Giordano Bruno steht für die mörderische Allianz aus Dogma und Macht. Ein Denker, der ein unendliches Universum dachte und dafür von der Inquisition verbrannt wurde. Nicht trotz seines Denkens, sondern wegen seines Denkens.

Anna Göldi steht für religiös geprägte Justiz, für Aberglauben im institutionellen Gewand, für ein System, das Gewalt als Moral ausgab. Ihre Hinrichtung war kein Betriebsunfall, sondern Ausdruck einer Ordnung, die Abweichung mit Tod bestrafte.

Diese drei Namen stehen exemplarisch. Hinter ihnen stehen unzählige weitere, Ketzer:innen, Hexen, Atheist:innen, Dissident:innen. Der moderne Humanismus verweigert sich der bequemen Lüge, das alles habe mit der Gegenwart nichts mehr zu tun.

Öffentlicher Raum braucht Widerspruch

Ein Kreuz im Park ist kein neutraler Gegenstand. Es transportiert Macht, Geschichte und Deutungshoheit. Wer behauptet, es sei bloß ein religiöses Zeichen ohne politische Dimension, verkennt seine Wirkung. Gerade deshalb braucht es Widerspruch, Kontext und Gegenrede.

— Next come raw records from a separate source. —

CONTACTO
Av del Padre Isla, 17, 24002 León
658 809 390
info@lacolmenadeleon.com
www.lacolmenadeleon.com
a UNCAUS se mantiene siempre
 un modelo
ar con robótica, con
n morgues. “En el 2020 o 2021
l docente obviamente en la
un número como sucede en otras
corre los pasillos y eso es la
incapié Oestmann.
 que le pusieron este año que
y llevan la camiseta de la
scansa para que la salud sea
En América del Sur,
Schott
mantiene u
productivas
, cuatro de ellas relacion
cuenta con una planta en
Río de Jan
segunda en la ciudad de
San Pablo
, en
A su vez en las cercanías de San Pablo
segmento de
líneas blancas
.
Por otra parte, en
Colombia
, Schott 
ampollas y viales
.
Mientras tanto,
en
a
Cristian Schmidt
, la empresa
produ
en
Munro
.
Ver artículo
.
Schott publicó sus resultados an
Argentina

Eine Gedenktafel direkt beim Papstkreuz würde genau das leisten. Sie würde nichts entfernen, nichts verbieten, nichts canceln. Sie würde ergänzen, erklären und erinnern. Sie würde sichtbar machen, dass Religionsfreiheit ohne Freiheit von Religion nicht zu haben ist. Und dass Pluralismus mehr bedeutet als die Dominanz des historisch Mächtigeren.

Humanismus ist keine Feindseligkeit, sondern Verantwortung

Der Antrag aus der Bezirksvertretung Donaustadt ist Ausdruck moderner humanistischer Politik. Er sagt, Erinnerung ist keine Nebensache. Neutralität heißt nicht Schweigen. Und Toleranz endet dort, wo Gewaltgeschichte unsichtbar gemacht wird.

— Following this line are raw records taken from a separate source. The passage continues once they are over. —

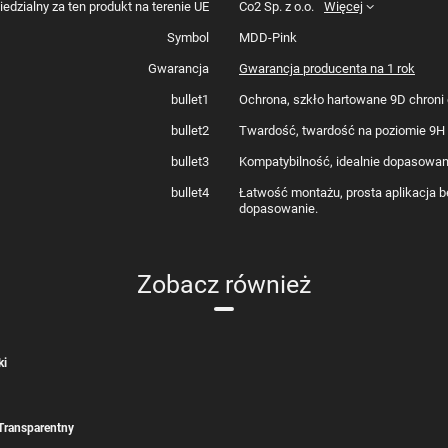
dzialny za ten produkt na terenie UE
Co2 Sp. z o.o.
Więcej
Symbol
MDD-Pink
Gwarancja
Gwarancja producenta na 1 rok
bullet1
Ochrona, szkło hartowane 9D chroni 
bullet2
Twardość, twardość na poziomie 9H
bullet3
Kompatybilność, idealnie dopasowa
bullet4
Łatwość montażu, prosta aplikacja b
dopasowanie.
Zobacz również
ki
Transparentny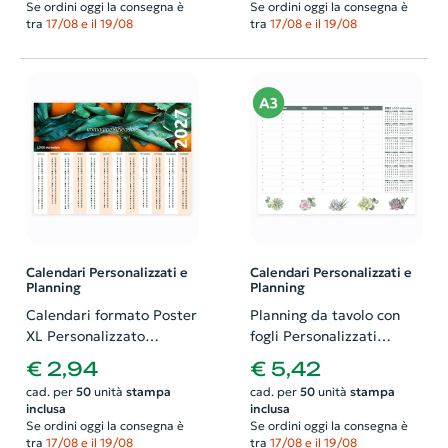
Se ordini oggi la consegna è
Se ordini oggi la consegna è
tra
17/08 e il 19/08
tra
17/08 e il 19/08
Calendari Personalizzati e
Calendari Personalizzati e
Planning
Planning
Calendari formato Poster
Planning da tavolo con
XL Personalizzato
fogli Personalizzati
Orizzontale e
formato A3. Possibilità di
€ 2,94
€ 5,42
Plastificato. Possibilità di
richiedere anche il
cad. per
50
unità
stampa
cad. per
50
unità
stampa
richiedere anche il
progetto grafico
inclusa
inclusa
progetto grafico
Se ordini oggi la consegna è
Se ordini oggi la consegna è
tra
17/08 e il 19/08
tra
17/08 e il 19/08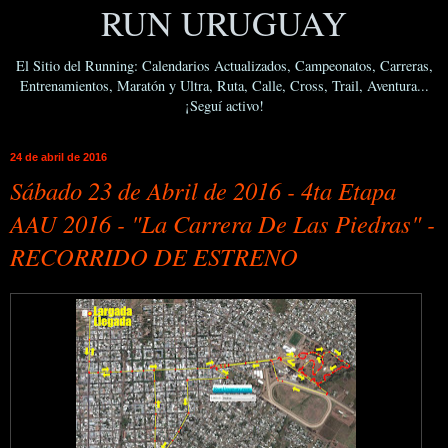
RUN URUGUAY
El Sitio del Running: Calendarios Actualizados, Campeonatos, Carreras,
Entrenamientos, Maratón y Ultra, Ruta, Calle, Cross, Trail, Aventura...
¡Seguí activo!
24 de abril de 2016
Sábado 23 de Abril de 2016 - 4ta Etapa
AAU 2016 - "La Carrera De Las Piedras" -
RECORRIDO DE ESTRENO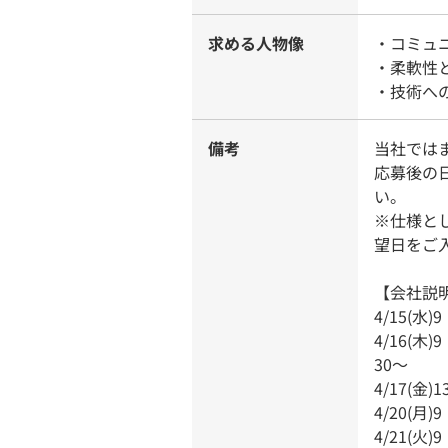
求める人物像
・コミュ
・柔軟性
・技術へ
備考
当社では
応募後の
い。
※仕様と
望日をご
【会社説
4/15(水
4/16(木
30～
4/17(金)
4/20(月
4/21(火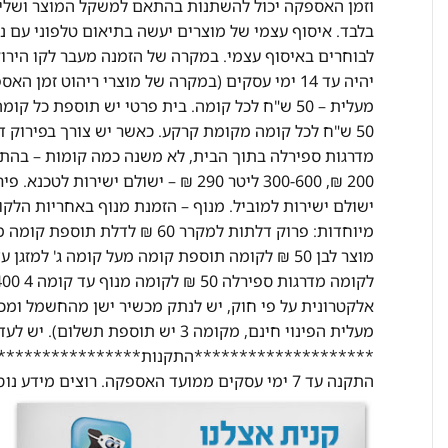
וזמן האספקה יכול להשתנות בהתאם למשקל המוצר ושליח
בלבד. איסוף עצמי של מוצרים יעשה בתיאום טלפוני עם נ
ישולם ישירות למוביל. מנוף – הזמנת מנוף באחריות הלק
מעלית הפינוי חינם, מקומה 3 יש תוס
********************התקנות********************
התקנה עד 7 ימי עסקים ממועד האספקה. רוצים מידע נוסף? התקשרו אלינו ונשמח לעזור בכל שאלה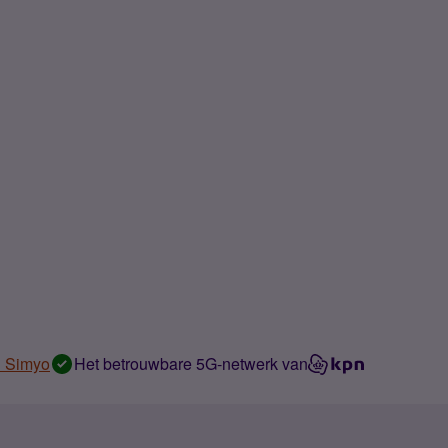
n Simyo
Het betrouwbare 5G-netwerk van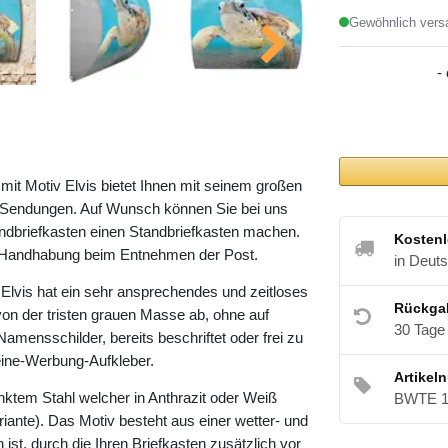
Gewöhnlich versa
-
t Motiv Elvis bietet Ihnen mit seinem großen
Sendungen. Auf Wunsch können Sie bei uns
dbriefkasten einen Standbriefkasten machen.
Kostenl
he Handhabung beim Entnehmen der Post.
in Deut
lvis hat ein sehr ansprechendes und zeitloses
Rückga
von der tristen grauen Masse ab, ohne auf
30 Tage
Namensschilder, bereits beschriftet oder frei zu
Keine-Werbung-Aufkleber.
Artikel
nktem Stahl welcher in Anthrazit oder Weiß
BWTE 1
riante). Das Motiv besteht aus einer wetter- und
ist, durch die Ihren Briefkasten zusätzlich vor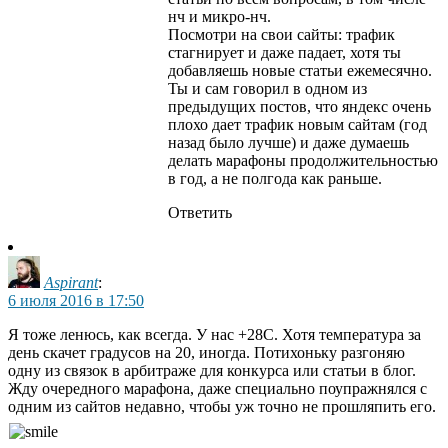
нч и микро-нч.
Посмотри на свои сайты: трафик
стагнирует и даже падает, хотя ты
добавляешь новые статьи ежемесячно.
Ты и сам говорил в одном из
предыдущих постов, что яндекс очень
плохо дает трафик новым сайтам (год
назад было лучше) и даже думаешь
делать марафоны продолжительностью
в год, а не полгода как раньше.
Ответить
Aspirant
:
6 июля 2016 в 17:50
Я тоже ленюсь, как всегда. У нас +28С. Хотя температура за
день скачет градусов на 20, иногда. Потихоньку разгоняю
одну из связок в арбитраже для конкурса или статьи в блог.
Жду очередного марафона, даже специально поупражнялся с
одним из сайтов недавно, чтобы уж точно не прошляпить его.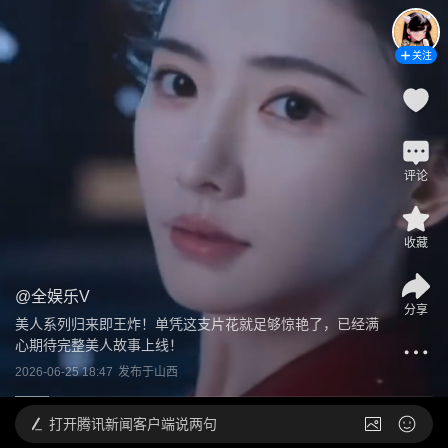
关注
评论
收藏
@
全娱乐V
分享
美人系列归来即王炸！单凭这支片花就足够惊艳了，已经满
心期待完整美人故事上线！
2026-06-25 18:47
发布于
山西
打开
腾讯新闻客户端说两句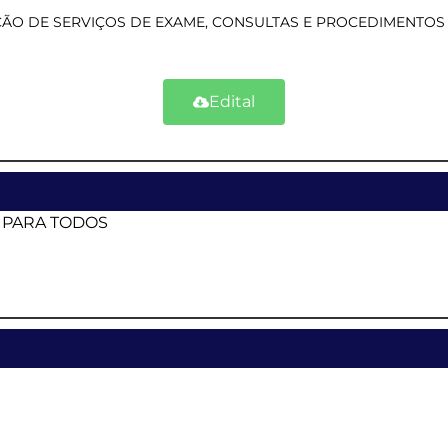
ÃO DE SERVIÇOS DE EXAME, CONSULTAS E PROCEDIMENTOS
Edital
O PARA TODOS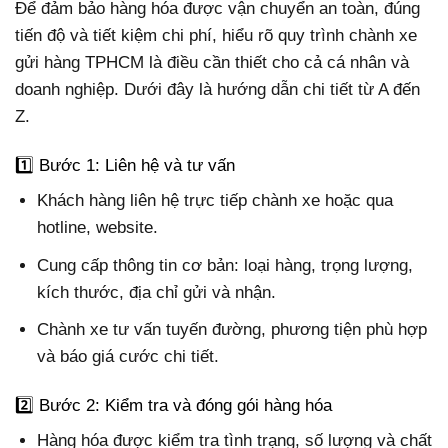
Để đảm bảo hàng hóa được vận chuyển an toàn, đúng
tiến độ và tiết kiệm chi phí, hiểu rõ quy trình chành xe
gửi hàng TPHCM là điều cần thiết cho cả cá nhân và
doanh nghiệp. Dưới đây là hướng dẫn chi tiết từ A đến
Z.
1️⃣ Bước 1: Liên hệ và tư vấn
Khách hàng liên hệ trực tiếp chành xe hoặc qua
hotline, website.
Cung cấp thông tin cơ bản: loại hàng, trọng lượng,
kích thước, địa chỉ gửi và nhận.
Chành xe tư vấn tuyến đường, phương tiện phù hợp
và báo giá cước chi tiết.
2️⃣ Bước 2: Kiểm tra và đóng gói hàng hóa
Hàng hóa được kiểm tra tình trạng, số lượng và chất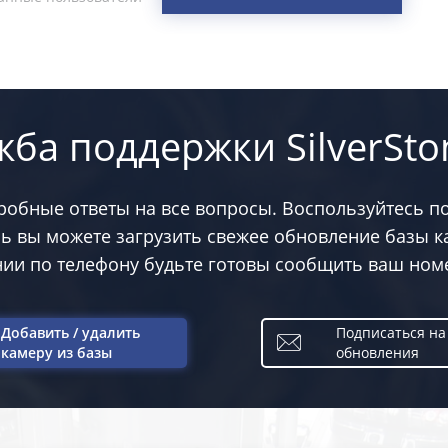
жба поддержки SilverSto
дробные ответы на все вопросы. Воспользуйтесь п
сь вы можете загрузить свежее обновление базы к
ии по телефону будьте готовы сообщить ваш номе
Добавить / удалить
Подписаться на
камеру из базы
обновления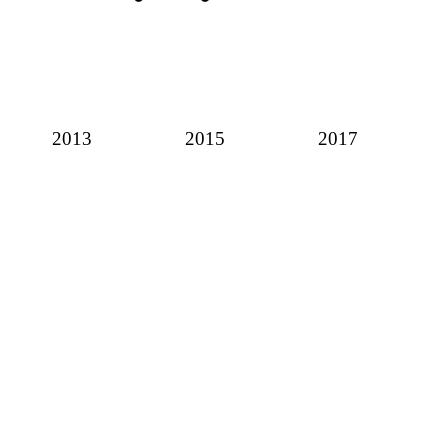
2013
2015
2017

Ein säkularer Staat schuldet seinen Bürger:innen Ehrlichkeit. Auch über die dunklen Seiten religiöser Traditionen. Gerade dann, wenn diese Traditionen im öffentlichen Raum sichtbar sind. Die Gedenktafel wäre kein Schlussstrich, sondern ein Anfang. Für einen öffentlichen Raum, der Denken zulässt, Kritik aushält und Geschichte ernst nimmt.